TROISIÈME QUESTION. L’âme fait-elle usage de la Raison discursive quand elle est hors du corps ?
(XVIII) Le Raisonnement est une opération propre à l’âme dont l’intelligence est affaiblie par son union avec un corps. Quand l’âme est dans le monde intelligible, elle connaît tout par une simple intuition, sans le secours de la Raison discursive ni de la parole.
QUATRIÈME QUESTION. Comment l’âme est-elle à la fois divisible et indivisible ?
(XIX) L’âme est indivisible en elle-même, quand elle produit les opérations qui relèvent de la Raison et de l’Intelligence; elle est divisible par son rapport avec le corps, quand elle exerce les Sens, la Concupiscence, la Colère, la Puissance végétative et nutritive, parce qu’elle a dans ce cas besoin des organes.
CINQUIÈME QUESTION. Quels sont les rapports de l’âme avec le corps ?

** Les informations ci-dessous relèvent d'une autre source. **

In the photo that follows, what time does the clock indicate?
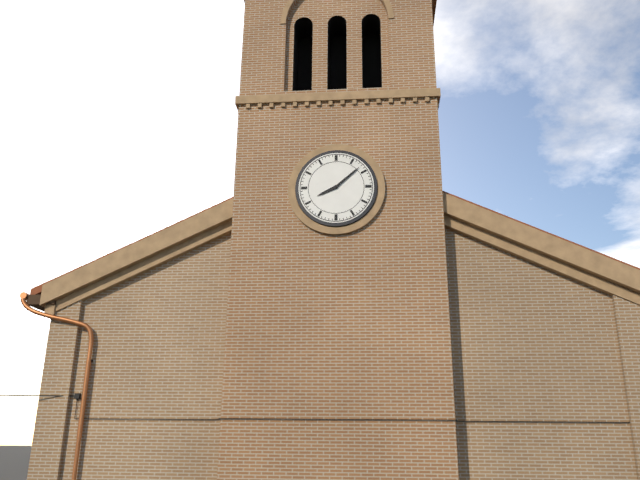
8:08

(XX-XXIII) L’âme n’est pas dans le corps comme dans un lieu ou dans un vase, ni comme la qualité dans le sujet, ni comme la partie dans le tout, ni comme le tout dans les parties, ni comme la forme dans la matière : c’est au contraire le corps qui est contenu dans l’âme, comme l’effet passager dans la cause permanente. La comparaison de l’âme avec un pilote n’est pas non plus complètement satisfaisante. Il faut dire que l’âme est présente au corps comme la lumière est présente à l’air, c’est-à-dire que l’âme communique à chaque organe la puissance qui a besoin de le mettre en jeu pour produire ses opérations.
SIXIÈME QUESTION. Où va l’âme après la mort ?

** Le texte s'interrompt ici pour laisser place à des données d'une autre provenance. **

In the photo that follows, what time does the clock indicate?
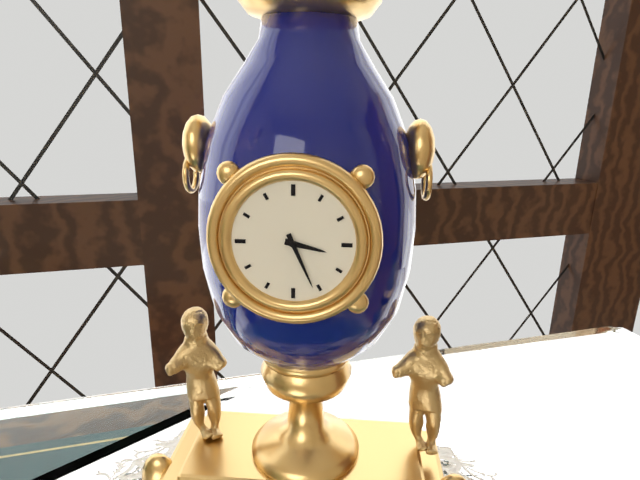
3:26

(XXIV) Après la mort, l’âme va dans le lieu que lui destine la justice divine : dans un autre corps, si elle a des fautes à expier; dans le monde intelligible, si elle est pure.

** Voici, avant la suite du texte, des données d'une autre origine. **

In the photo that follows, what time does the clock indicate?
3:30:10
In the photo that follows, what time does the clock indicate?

SEPTIÈME QUESTION. Quelles sont les conditions de l’exercice de la Mémoire et de l’Imagination ?
(XXV-XXVI) Étant la représentation d’une notion adventice et passagère, le souvenir implique variété, succession; par là, il est une opération moins parfaite que la pensée, acte simple et immanent, qui ne s’attache qu’à l’immuable et à l’éternel. D’un autre côté, le souvenir est supérieur à la sensation : car il n’a pas comme elle besoin des organes, parce qu’il se borne à reproduire la forme intelligible qu’elle a perçue.
(XXVII-XXXII) Il y a deux espèces de mémoire, la mémoire sensible et la mémoire intellectuelle : la première appartient à l’âme irraisonnable ; la seconde, à l’âme raisonnable. L’une et l’autre ont pour principe l’imagination : d’un côté, quand la sensation a été perçue, l’imagination en garde la représentation, dont la conservation constitue le souvenir ; d’un autre côté, la conception rationnelle accompagne toujours la pensée, et elle la transmet à l’imagination qui la réfléchit comme un miroir. Par là, elle fait arriver dans notre conscience et rester dans notre mémoire les actes de la partie supérieure de notre âme. Il y a ainsi deux espèces d’imagination, qui correspondent aux deux espèces de mémoire, l’imagination sensible et l’imagination intellectuelle : la première est subordonnée à la seconde : car, dans l’âme irraisonnable, le souvenir est une passion; dans l’âme raisonnable, un acte. Plus on s’applique à la pensée des choses intelligibles, moins on doit se rappeler les choses inférieures.